SA’s biggest building materials retailer, Cashbuild, has flagged a double-digit revenue fall for its half year to end-June, still feeling the pinch from July 2021’s riots and the fading effects of a Covid-19-inspired home improvement boom.
Group revenue in the fourth quarter was down 13% year on year, the retailer said in a brief trading update, despite selling inflation of 7.2%, while its 14 new stores contributed a percentage point of growth.
The group, which has 318 stores, said that equated to a revenue decrease of 12% for the full financial year, which is in line with its revenue fall at half year.
The builder had generated a record R12.62bn in revenue for 2021, up a quarter from 2020, while profit had more than doubled as it cashed in on pent-up demand for home improvement during the Covid-19 pandemic, which forced people to spend more time at home.

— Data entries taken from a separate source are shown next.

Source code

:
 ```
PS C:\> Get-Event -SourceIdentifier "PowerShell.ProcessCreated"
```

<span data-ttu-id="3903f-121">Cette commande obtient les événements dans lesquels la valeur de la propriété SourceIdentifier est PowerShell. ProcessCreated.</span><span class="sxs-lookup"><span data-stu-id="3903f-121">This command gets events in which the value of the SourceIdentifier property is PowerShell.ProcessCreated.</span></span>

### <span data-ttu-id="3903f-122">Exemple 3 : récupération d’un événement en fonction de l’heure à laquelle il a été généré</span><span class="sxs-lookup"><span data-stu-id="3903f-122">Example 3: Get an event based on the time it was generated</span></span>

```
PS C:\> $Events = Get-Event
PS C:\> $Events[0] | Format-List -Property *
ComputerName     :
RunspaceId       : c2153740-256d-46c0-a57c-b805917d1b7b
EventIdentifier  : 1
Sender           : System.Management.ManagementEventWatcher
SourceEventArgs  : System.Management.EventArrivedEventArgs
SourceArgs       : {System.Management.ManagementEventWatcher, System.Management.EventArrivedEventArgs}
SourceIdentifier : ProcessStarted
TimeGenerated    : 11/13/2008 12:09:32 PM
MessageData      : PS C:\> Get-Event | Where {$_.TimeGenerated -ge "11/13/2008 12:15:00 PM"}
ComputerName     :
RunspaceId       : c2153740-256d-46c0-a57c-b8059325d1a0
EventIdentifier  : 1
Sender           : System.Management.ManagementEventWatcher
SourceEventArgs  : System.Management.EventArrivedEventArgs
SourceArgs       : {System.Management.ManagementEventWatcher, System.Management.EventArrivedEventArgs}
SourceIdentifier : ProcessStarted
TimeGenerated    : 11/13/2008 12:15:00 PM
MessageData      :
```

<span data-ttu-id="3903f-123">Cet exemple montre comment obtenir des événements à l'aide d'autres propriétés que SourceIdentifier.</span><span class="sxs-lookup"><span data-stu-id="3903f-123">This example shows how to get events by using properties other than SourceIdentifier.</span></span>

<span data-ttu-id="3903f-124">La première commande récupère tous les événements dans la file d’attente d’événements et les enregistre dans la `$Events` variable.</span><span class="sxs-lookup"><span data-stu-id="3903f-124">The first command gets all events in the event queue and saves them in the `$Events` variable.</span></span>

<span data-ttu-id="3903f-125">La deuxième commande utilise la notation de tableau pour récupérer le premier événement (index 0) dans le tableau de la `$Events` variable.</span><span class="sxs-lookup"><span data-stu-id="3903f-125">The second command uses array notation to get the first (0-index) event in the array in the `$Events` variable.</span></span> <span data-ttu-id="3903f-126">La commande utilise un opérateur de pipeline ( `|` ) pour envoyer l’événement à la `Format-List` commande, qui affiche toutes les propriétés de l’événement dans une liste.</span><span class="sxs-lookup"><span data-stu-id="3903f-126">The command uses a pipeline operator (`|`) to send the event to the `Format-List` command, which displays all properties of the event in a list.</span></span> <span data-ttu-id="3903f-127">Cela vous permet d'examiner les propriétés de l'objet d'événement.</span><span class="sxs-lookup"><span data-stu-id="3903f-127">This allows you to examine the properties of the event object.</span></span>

The slowdown in home improvement has been seen in weaker results in Massmart’s Builders Warehouse, Pepkor’s Building Company and Italtile in the past year.
Small Talk Daily analyst Anthony Clark said the building sector and residential home improvement sector will continue to weaken as consumes face high fuel and food inflation and increasing interest rates, which translate into higher bond repayments.
“The DIY sector is one of the last places I want to be in right now,” Clark said.
Looting and violence in July 2021 had also affected 36 of the group’s stores, with Cashbuild saying on Monday that excluding these stores, revenue fell 7% for the full financial year.
By close of trade on Monday, Cashbuild’s shares were little changed at R275.07, giving the group a value of R6.87bn. The shares have risen 7.75% so far in 2022.
Update: July 25 2022
This story has been updated with addition al information, including the closing share price.